Die vier wichtigsten Frauen hinter der Kamera inklusive Sperl haben zwar eine gewisse Krimi-Erfahrung, stehen aber vor allem für anspruchsvolle Dramen. Das gilt auch für Sherry Hormann. Die Regisseurin und die Produzentin verbindet eine lange Zusammenarbeit; Hormann hat für Sperl neben zwei Wirtschafts-Thrillern, die die ARD unter dem Titel  "Tödliche Geheimnisse" gezeigt hat, unter anderem die Fortsetzung zu "Operation Zucker" ("Jagdgesellschaft") gedreht.
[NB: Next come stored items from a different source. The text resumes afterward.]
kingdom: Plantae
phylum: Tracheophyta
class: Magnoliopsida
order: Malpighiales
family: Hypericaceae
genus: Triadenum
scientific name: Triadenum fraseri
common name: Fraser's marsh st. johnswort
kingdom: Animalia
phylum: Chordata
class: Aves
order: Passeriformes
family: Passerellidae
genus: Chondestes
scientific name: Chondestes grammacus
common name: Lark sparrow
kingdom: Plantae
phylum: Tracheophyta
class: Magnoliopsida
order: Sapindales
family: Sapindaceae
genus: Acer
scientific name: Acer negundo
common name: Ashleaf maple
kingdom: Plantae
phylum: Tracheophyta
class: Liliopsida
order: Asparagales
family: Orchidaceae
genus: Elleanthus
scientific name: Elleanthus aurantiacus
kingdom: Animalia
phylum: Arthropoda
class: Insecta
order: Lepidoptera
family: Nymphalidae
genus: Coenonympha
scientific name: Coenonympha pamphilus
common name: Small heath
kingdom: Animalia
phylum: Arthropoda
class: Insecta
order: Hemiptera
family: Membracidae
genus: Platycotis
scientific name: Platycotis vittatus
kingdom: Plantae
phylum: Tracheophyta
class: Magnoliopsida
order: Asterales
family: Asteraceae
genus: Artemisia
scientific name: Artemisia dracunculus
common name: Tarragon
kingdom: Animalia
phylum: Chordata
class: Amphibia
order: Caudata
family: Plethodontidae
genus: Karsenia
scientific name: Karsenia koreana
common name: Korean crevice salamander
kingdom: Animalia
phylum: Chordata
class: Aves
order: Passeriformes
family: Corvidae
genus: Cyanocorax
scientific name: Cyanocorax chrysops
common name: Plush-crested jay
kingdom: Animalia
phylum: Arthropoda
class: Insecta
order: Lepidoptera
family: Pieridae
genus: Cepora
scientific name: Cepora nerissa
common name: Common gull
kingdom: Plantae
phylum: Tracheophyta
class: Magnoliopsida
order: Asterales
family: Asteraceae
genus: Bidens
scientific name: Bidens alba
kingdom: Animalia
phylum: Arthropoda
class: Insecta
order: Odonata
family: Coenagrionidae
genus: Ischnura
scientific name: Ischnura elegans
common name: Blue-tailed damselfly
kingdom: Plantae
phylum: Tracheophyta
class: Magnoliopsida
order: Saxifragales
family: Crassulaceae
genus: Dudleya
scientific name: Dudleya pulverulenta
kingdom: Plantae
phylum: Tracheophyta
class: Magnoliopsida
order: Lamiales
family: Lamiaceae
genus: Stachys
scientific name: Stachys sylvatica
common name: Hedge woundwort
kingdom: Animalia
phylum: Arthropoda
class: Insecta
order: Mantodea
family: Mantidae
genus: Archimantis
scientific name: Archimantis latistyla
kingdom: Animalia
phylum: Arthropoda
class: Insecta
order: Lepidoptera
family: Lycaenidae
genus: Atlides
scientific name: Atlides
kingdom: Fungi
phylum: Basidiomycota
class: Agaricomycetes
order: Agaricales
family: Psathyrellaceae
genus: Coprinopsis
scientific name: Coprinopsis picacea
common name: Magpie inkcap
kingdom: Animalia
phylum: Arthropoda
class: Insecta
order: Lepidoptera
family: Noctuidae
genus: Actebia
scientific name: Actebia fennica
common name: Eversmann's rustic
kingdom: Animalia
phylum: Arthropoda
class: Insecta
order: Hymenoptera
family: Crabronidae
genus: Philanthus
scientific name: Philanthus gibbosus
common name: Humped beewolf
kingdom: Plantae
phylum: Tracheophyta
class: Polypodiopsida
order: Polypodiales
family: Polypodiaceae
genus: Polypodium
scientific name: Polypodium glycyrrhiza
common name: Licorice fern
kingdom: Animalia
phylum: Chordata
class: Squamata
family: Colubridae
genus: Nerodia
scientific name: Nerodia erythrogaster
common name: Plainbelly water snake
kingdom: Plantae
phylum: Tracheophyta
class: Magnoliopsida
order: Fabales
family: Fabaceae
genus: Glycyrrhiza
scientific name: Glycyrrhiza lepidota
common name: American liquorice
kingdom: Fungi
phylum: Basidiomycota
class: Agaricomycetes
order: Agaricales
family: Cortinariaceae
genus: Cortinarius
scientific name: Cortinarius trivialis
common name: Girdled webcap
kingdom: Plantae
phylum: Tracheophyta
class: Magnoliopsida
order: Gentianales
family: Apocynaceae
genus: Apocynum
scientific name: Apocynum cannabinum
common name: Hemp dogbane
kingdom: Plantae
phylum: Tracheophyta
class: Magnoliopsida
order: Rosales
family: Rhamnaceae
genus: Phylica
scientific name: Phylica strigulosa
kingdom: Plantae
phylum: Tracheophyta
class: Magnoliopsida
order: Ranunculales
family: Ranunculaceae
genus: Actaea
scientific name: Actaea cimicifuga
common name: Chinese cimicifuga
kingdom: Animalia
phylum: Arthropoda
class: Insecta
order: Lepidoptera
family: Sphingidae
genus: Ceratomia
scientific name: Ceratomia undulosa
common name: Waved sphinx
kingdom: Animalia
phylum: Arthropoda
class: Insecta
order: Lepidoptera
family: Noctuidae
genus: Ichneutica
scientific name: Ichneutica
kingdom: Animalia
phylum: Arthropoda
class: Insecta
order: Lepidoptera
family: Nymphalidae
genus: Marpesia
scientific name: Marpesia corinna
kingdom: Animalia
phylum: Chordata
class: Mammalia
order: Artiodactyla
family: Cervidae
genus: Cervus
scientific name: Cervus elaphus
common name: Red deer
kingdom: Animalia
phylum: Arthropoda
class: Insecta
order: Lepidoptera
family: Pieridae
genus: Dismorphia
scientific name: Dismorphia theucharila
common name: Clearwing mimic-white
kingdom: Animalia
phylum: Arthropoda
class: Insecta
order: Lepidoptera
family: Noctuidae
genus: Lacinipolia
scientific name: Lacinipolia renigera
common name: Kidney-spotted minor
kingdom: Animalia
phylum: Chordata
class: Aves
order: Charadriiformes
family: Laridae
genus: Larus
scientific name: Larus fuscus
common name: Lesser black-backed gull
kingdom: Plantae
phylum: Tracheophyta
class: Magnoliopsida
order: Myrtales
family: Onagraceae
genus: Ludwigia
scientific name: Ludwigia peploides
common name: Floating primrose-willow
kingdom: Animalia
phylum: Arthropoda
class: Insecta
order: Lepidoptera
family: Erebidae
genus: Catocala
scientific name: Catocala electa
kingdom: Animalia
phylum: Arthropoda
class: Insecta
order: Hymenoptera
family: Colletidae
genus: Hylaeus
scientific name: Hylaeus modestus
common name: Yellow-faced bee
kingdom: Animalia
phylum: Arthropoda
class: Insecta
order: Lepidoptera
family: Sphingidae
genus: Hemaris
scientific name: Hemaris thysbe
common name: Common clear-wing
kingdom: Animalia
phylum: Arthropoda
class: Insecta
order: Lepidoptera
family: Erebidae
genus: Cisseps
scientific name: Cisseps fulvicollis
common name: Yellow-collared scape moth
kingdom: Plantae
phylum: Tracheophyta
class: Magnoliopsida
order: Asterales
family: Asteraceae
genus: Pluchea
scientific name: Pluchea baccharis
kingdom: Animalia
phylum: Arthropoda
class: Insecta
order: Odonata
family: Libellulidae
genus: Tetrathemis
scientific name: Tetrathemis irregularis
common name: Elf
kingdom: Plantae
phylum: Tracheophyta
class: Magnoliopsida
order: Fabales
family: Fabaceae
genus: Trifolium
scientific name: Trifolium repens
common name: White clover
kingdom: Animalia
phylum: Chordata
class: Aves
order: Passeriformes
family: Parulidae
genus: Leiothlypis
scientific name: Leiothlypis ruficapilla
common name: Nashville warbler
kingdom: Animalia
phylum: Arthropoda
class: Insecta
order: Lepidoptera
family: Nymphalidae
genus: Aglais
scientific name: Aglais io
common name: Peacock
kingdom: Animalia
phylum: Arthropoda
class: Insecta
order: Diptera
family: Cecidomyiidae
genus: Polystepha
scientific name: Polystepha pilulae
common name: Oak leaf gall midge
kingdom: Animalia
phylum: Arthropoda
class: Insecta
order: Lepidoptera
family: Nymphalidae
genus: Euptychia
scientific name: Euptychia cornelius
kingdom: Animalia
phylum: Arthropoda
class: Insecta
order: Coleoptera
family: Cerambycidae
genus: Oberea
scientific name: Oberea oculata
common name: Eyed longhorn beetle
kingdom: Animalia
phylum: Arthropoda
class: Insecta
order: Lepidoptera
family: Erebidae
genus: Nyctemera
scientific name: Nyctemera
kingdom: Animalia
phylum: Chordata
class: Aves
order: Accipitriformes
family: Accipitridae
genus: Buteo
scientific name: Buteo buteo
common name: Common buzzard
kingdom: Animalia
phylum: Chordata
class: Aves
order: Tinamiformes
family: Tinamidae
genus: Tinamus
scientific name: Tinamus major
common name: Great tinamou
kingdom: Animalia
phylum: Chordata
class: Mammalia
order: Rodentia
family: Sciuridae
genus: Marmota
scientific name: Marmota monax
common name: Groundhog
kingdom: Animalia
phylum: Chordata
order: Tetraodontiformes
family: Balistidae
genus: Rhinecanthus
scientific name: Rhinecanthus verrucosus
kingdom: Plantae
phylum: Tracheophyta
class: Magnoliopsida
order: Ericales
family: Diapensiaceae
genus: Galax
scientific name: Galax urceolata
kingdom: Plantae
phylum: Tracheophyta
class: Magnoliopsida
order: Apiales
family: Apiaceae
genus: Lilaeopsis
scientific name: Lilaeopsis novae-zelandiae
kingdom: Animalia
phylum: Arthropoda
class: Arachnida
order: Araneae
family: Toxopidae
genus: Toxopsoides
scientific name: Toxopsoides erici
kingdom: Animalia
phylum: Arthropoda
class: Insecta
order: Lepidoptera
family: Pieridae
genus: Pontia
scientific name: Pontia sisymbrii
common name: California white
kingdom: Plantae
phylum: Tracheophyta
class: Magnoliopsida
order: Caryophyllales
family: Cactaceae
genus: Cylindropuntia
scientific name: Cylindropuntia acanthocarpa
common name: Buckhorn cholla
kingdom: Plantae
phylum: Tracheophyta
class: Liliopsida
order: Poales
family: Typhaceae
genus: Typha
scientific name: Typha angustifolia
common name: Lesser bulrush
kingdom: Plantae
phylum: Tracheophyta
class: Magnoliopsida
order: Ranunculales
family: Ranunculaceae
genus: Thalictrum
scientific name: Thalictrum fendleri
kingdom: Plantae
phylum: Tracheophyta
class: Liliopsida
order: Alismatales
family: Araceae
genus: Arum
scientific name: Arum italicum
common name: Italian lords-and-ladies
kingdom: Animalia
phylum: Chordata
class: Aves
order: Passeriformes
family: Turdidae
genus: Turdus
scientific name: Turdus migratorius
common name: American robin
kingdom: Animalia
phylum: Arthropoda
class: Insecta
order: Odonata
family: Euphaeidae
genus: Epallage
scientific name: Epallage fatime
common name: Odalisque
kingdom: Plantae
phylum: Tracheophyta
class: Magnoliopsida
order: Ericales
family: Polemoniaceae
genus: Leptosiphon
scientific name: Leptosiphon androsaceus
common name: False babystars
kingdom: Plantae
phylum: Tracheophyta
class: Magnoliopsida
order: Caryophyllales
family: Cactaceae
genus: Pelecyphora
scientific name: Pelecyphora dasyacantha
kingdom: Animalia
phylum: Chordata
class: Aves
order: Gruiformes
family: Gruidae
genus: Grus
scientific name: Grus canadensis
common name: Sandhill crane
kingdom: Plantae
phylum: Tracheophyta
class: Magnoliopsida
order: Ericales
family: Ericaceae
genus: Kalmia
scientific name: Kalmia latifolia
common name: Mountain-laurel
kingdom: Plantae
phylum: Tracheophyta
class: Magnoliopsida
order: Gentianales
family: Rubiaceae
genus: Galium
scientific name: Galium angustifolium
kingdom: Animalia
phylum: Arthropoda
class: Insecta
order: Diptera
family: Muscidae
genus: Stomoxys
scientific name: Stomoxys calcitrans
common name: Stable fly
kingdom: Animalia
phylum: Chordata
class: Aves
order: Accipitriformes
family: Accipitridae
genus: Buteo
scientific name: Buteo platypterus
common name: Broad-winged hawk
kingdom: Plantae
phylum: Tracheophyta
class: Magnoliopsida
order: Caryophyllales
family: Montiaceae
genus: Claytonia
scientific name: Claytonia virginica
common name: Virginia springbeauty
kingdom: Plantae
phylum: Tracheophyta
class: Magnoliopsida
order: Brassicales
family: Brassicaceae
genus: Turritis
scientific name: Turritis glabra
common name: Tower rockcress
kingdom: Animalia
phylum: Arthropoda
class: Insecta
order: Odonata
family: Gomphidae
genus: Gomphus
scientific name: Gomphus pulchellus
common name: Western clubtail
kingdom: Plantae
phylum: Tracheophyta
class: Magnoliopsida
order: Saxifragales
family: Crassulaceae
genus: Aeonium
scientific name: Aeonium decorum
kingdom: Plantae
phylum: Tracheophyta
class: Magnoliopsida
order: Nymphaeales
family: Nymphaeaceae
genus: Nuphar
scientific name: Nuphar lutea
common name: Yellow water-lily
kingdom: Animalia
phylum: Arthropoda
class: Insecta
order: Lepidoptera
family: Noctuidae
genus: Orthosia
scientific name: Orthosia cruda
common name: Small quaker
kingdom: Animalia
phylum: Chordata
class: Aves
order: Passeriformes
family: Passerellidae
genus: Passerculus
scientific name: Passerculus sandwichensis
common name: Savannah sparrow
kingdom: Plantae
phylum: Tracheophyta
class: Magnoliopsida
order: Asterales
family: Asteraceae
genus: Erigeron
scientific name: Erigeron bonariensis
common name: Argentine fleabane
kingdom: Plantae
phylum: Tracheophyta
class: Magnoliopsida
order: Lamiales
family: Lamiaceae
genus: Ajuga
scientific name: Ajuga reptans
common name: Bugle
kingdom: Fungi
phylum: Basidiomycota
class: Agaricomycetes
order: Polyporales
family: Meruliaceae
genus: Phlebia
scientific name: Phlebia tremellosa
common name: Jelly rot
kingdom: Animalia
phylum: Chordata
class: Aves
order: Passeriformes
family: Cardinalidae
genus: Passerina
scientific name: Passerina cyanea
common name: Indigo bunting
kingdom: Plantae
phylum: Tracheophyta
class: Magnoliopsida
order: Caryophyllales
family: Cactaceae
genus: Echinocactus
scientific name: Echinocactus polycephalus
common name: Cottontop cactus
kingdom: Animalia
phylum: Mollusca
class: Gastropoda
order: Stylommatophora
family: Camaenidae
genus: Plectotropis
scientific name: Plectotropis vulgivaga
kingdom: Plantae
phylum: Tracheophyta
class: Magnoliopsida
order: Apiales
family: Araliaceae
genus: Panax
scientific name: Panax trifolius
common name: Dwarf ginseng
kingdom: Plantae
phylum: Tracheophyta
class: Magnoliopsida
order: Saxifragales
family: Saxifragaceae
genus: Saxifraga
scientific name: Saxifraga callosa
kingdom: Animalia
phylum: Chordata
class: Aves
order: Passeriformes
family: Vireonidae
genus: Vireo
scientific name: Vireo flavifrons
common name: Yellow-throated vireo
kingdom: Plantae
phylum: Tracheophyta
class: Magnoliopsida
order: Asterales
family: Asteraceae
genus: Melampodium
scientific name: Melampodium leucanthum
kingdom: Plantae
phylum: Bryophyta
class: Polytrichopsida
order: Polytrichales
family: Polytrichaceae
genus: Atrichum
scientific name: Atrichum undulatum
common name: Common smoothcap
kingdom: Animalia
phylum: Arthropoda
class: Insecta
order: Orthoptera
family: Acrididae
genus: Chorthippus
Ihre Inszenierung betont auch in "Vermisst in Berlin" die dramatische Ebene der Handlung. Die Spannung resultiert nicht aus gängigen Krimizutaten, sondern aus den Schicksalen der verschiedenen kleinen Jungs, auf deren Spuren Volkmann stößt. Weil möglichst viele Facetten des Flüchtlingsthemas berücksichtigt werden sollten, fasert die Handlung allerdings mitunter etwas auseinander. Nebenfiguren wie etwa Jan Pollak (Florian Stetter), ein Mitarbeiter des DRK-Suchdienstes, dienen allzu offensichtlich nicht der Dramaturgie, sondern der Informationsvermittlung, weil der Mann die Freizeitermittlerin über einige Hintergründe aufklärt. Immerhin sorgt Pollak für einen der wenigen entspannten Momente des Films, als er während einer nächtlichen Autofahrt mit Volkmann flirtet; aber die ist längst eingeschlafen. Eine interessante Figur ist auch Kovačević, den Hasanovic als Musterbeispiel eines korrekten Beamten verkörpert, weil der Polizist als Einwandererkind stets deutscher als die Deutschen sein musste, um Karriere zu machen.

Trotzdem erreicht "Vermisst in Berlin" längst die Intensität anderer Sperl-Produktionen, zumal auch die gute Jördis Triebel nicht über ein paar Handlungslücken hinwegspielen kann. Volkmann hat das LKA womöglich nicht ganz freiwillig verlassen, wie ein Dialog mit ihrem Ex-Chef andeutet; Details bleibt der Film jedoch schuldig. Viel zu lang ist dagegen die Einführung im Restaurant, zumal sie mit der eigentlichen Handlung im Grunde nichts zu tun hat, selbst wenn die beiden späteren Gegenspielerinnen hier zum ersten Mal aufeinandertreffen. Die Szene wirkt, als wollte Hormann vor allem den Kontrast verdeutlichen: hier die bescheidene Kellnerin, dort die Arroganz des Verbrechens, das die Unterwelt längst verlassen hat, um in aller Öffentlichkeit Champagner und Kokain zu konsumieren.